Monday, March 31, 2014

100,000 Death Toll Must Be Revised


|  by Rajasingham Jayadevan
(March 30, 2014, London, Sri Lanka Guardian)  The count clock of the War Dead in Sri Lanka since 1997 is jammed at 100,000. It never moved even a point upward since. Many thousands have been killed ever from that year.
We have seen daily accounts of deaths and there were large numbers of casualties in major confrontations and random killings by the warring parties. The military's actions against the Tamil civilians are many folds than actions of the LTTE and the civilians were treated as fodders to execute the war agenda.
100,000 has become a stubborn comfort figure that has stuck in the rusted and disabled count clock. Even the UN claim of 40,000 deaths in the final confrontation in 2008/09 did not shake the clock to move upward.
The 100,000 claim does not include the missing persons from all walks of life. There is no proper estimation for the missing persons. Then the government claim of soldiers missing in action can be adduced as military persons killed in the confrontation. The LTTE was giving its daily counts of its dead cadres until the latter stage of the war. LTTE's official counts too has not helped move the count clock even a point forward. Then there was claims of dead bodies of the soldiers wrapped in black bags and dumped in the sea by the Air Force during the peak of the final battle. These dead are said be counted as military men missing in action.

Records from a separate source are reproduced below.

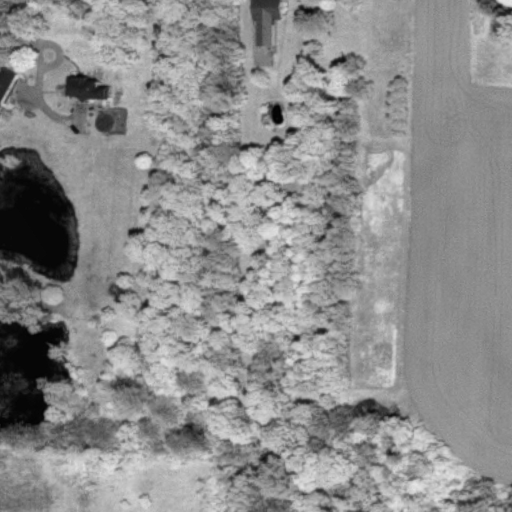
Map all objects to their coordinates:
road: (21, 19)
building: (268, 20)
road: (60, 51)
building: (7, 84)
building: (90, 86)
building: (7, 87)
building: (90, 88)
road: (26, 89)
road: (37, 91)
road: (79, 117)
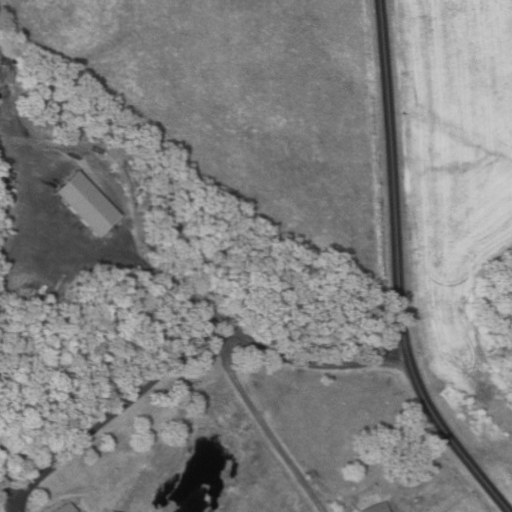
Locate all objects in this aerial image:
crop: (456, 159)
building: (84, 203)
road: (397, 271)
road: (248, 345)
road: (123, 416)
road: (311, 491)
building: (62, 508)
building: (376, 508)
building: (389, 511)
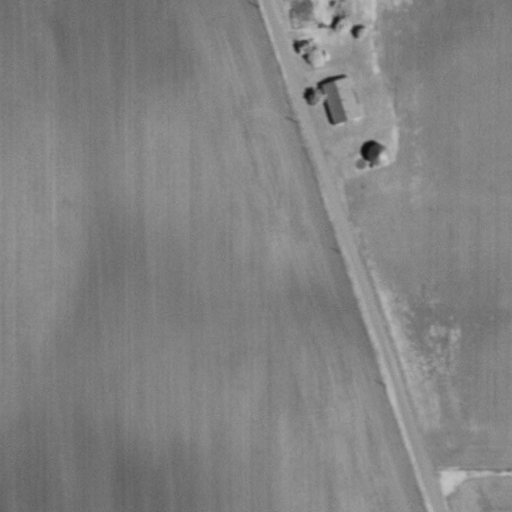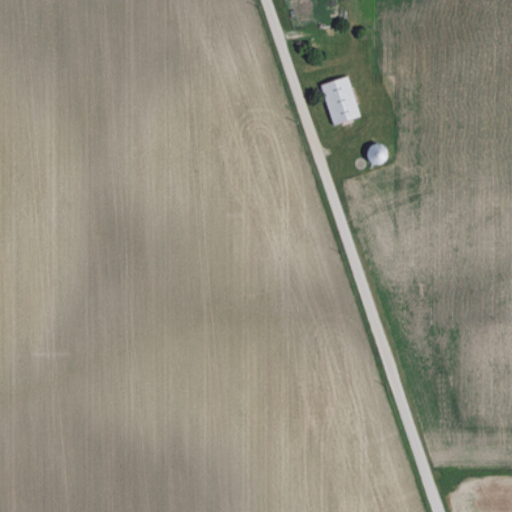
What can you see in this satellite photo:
building: (336, 100)
road: (349, 255)
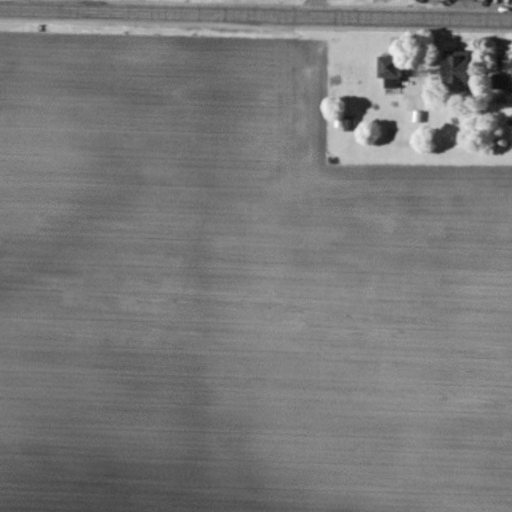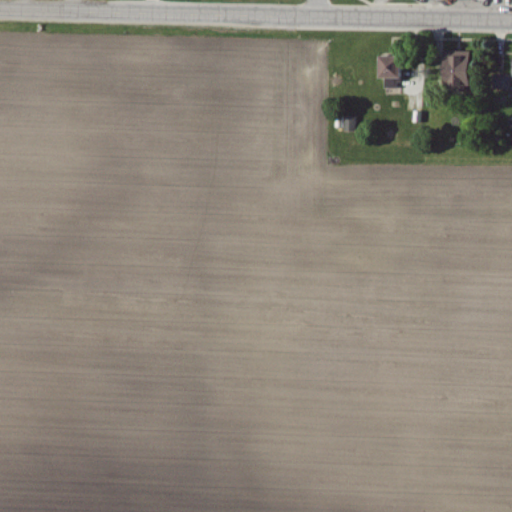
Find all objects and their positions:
road: (315, 10)
road: (255, 18)
building: (464, 68)
building: (397, 71)
building: (502, 82)
building: (353, 124)
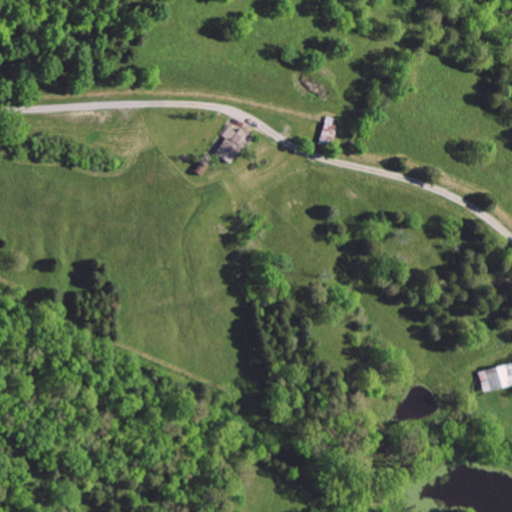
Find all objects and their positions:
road: (121, 104)
building: (229, 144)
road: (377, 169)
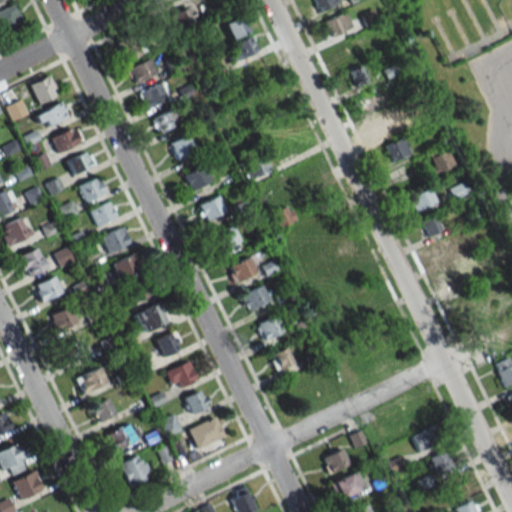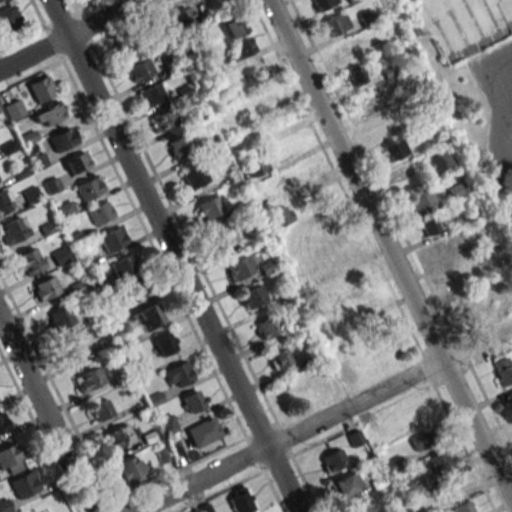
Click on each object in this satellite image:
building: (322, 4)
building: (8, 17)
building: (180, 19)
building: (336, 23)
building: (233, 27)
road: (71, 34)
building: (126, 46)
building: (242, 47)
building: (347, 50)
building: (138, 70)
building: (356, 75)
building: (41, 88)
park: (469, 88)
building: (150, 94)
building: (368, 100)
road: (492, 106)
building: (48, 114)
building: (228, 118)
building: (163, 120)
building: (381, 125)
building: (63, 138)
building: (180, 146)
building: (395, 149)
building: (439, 160)
building: (77, 161)
building: (255, 166)
building: (194, 177)
building: (89, 188)
building: (268, 192)
building: (420, 198)
building: (5, 200)
building: (209, 207)
building: (63, 209)
building: (99, 212)
building: (279, 217)
building: (429, 224)
building: (12, 230)
building: (226, 236)
building: (112, 239)
building: (291, 241)
building: (441, 250)
road: (389, 252)
road: (174, 255)
building: (60, 256)
building: (28, 262)
building: (125, 265)
building: (267, 266)
building: (239, 269)
building: (453, 274)
building: (45, 287)
building: (135, 290)
building: (252, 297)
building: (147, 317)
building: (60, 318)
building: (331, 319)
building: (267, 327)
building: (165, 343)
building: (74, 348)
building: (278, 358)
building: (503, 370)
building: (178, 374)
building: (88, 379)
building: (296, 386)
building: (509, 397)
building: (193, 400)
building: (100, 409)
road: (47, 415)
building: (3, 422)
building: (167, 424)
building: (203, 431)
building: (119, 436)
road: (288, 436)
building: (423, 438)
building: (9, 460)
building: (333, 460)
building: (440, 463)
building: (131, 470)
building: (24, 484)
building: (345, 484)
building: (240, 500)
building: (463, 507)
building: (360, 509)
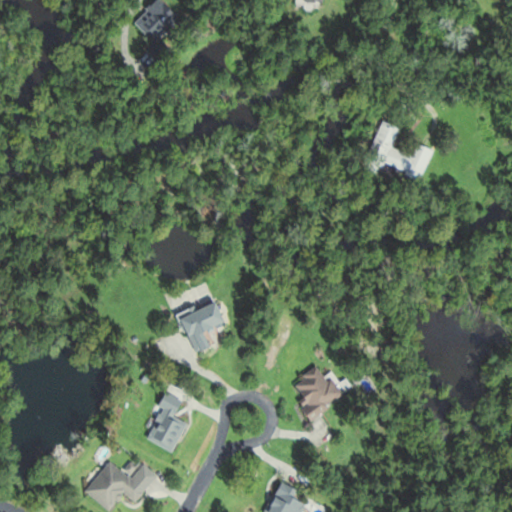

Gist: These deaths are not in the static 100,000 claim (File Photo)
The death count in Syria is on a fast upward trend. Within a short period of the internal strife, the death toll has climbed to over 150,000.
Estimation of war deaths in Sri Lanka will be an easy task but a reasonable or actual count will be a daunting one. To get a reasonable count, researching through the daily Sri Lankan newspapers after the 1977 anti-Tamil violence will give a comfortable insight. In such effort, the most difficult one to count is the last stage of the war, when government systematically prevented anyone reporting the casualty details. The government expelled international aid workers and UN staff from the war zone in the last stages of the fighting and blocked independent journalists from covering the war, making it impossible for outsiders to know the extent of civilian deaths. Until the genie let out, the true number will not come out.
Will the ICRC facilitate its statistical record on the number of killed in the war in Sri Lanka?. ICRC will be a difficult source as it will take cover under its mandate to be non controversial and will not compromise it's non partisan stand.
The government has undertaken a count of the dead, wounded and the missing in the over quarter century old war on November 29, 2013. Will the Commission inquiring undertake a proper count of the dead. The effort of the government is braded as a "sham" already. If this is true, the count clock will be forced move backward from the static 100,000 dead.
Only credible source that can unearth the true number of deaths in the final war is the oncoming UN inquiry. If UN succeeds in reaching the wider focus of the war, scale of the deaths will become credible count.
Let's wait and see whether or when the counting clock will show signs of some movement movement.